Jeannine Morse v. Erie Insurance Exchange
--- Md. App. --- (April 29, 2014) (not yet published)

by Gregory S. Emrick, Associate
Semmes, Bowen & Semmes (

Available at:

In April 2007, Jeannine Morse and Paula Smallwood were involved in a motor vehicle accident in New Castle, Delaware. Nationwide insured the Smallwood vehicle, and Erie Insurance Exchange (“Erie”) provided underinsured motorist coverage (“UM”) to Morse. During the course of the claim handling, Nationwide offered the full extent of Smallwood’s $15,000 liability coverage to Morse. On October 27, 2008, counsel for Morse sent a notice of the liability limits offer to Erie by regular mail, not certified mail as required by MD. CODE ANN., INS. ART., § 19-511. Erie claimed it did not receive the letter until the beginning of December 2008; and in the meantime, Morse settled her claim against Smallwood and signed a release as to Smallwood. Morse modified the global release by hand, purporting to retain her UM claim against Erie. Thereafter, Morse sought UM coverage from Erie, who denied the claim on the basis that 1) Morse signed the Release and negotiated the check prior to sending Erie the proper statutory notice, 2) the release signed by Morse was a global release, extinguishing the UM claim, and 3) Morse settled her claim against the tortfeasor without Erie’s consent, in violation of her policy. Morse filed suit against Erie.

At trial, Morse argued that Erie was required to show actual prejudice prior to denying coverage, as required by MD. CODE ANN., INS. ART. § 19-110. The Court refused to give the jury an instruction requiring the demonstration of actual prejudice, and the jury returned a verdict in Erie’s favor. Morse appealed.

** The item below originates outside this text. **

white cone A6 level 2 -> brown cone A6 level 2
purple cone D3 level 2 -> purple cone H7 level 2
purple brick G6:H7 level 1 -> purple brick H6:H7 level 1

The Court of Special Appeals defined the appellate issue as “whether an injured insured’s failure to obtain her insured motorist insurer’s consent to settle with a tortfeasor’s liability insurer for policy limits, in violation of her insurance policy and § 19-511, triggers either the § 19-110 or common law prejudice rules.” Id. at 9. The Court observed that the analysis was premised on the interpretation of both § 19-110 and § 19-511. The procedure in § 19-511 created “a procedure that allows an injured insured to settle her claim against a tortfeasor’s liability insurer for full policy limits without prejudice to her claim for uninsured motorist benefits.” Id. at 5. Meanwhile, § 19-110 requires that an insurer demonstrate actual prejudice prior to denying liability coverage, based on the insured’s lack of cooperation or notice of the claim. In holding that actual prejudice was not required in this case, the Court noted that § 19-110 did not apply to this action by its plain language, as the scope was narrowly interpreted to apply only to failures to cooperate or provide notice. Maryland’s common law prejudice standard was not “noticeably broader.” Id. at 10. The Court further observed that requiring that actual prejudice be applied to a failure to obtain consent to settle would render § 19-511 a nullity.

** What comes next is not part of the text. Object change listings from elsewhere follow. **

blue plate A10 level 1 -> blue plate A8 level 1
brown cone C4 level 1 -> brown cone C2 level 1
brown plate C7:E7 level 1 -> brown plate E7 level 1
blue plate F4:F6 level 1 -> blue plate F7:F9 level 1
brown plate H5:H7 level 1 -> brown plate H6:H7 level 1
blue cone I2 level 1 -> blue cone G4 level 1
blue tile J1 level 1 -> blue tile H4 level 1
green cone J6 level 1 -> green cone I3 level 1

The Court analyzed the legislative history of both § 19-110 and § 19-511 and dismissed Morse’s effort to force her facts into the protections of § 19-110. The Court reviewed the Maryland case history on consent to settle and the procedures required under § 19-511, holding that while Morse may have provided “notice,” notice was not the equivalent of the obtaining a consent to settle. The Court did acknowledge that not all situations that fell under § 19-511 would be free from the actual prejudice requirement, but they would be limited to failures to cooperate or provide notice. Otherwise, the actual prejudice rule would nearly always excuse the Plaintiff’s non-compliance with the settlement procedure in § 19-511. The judgment of the trial court was affirmed.

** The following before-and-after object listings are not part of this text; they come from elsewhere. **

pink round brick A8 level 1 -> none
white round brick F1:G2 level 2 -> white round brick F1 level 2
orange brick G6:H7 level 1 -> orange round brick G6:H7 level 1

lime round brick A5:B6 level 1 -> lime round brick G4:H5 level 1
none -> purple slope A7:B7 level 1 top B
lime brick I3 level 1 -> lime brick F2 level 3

Judge Woodward issued a dissenting opinion noting that Erie had never presented an argument that they had been prejudiced by Morse’s settlement and that the majority opinion misapplied the legislative intent in the enactment of § 19-511. In Judge Woodward’s opinion, the legislative intent in protecting the injured insured supported Morse’s argument that actual prejudice was required.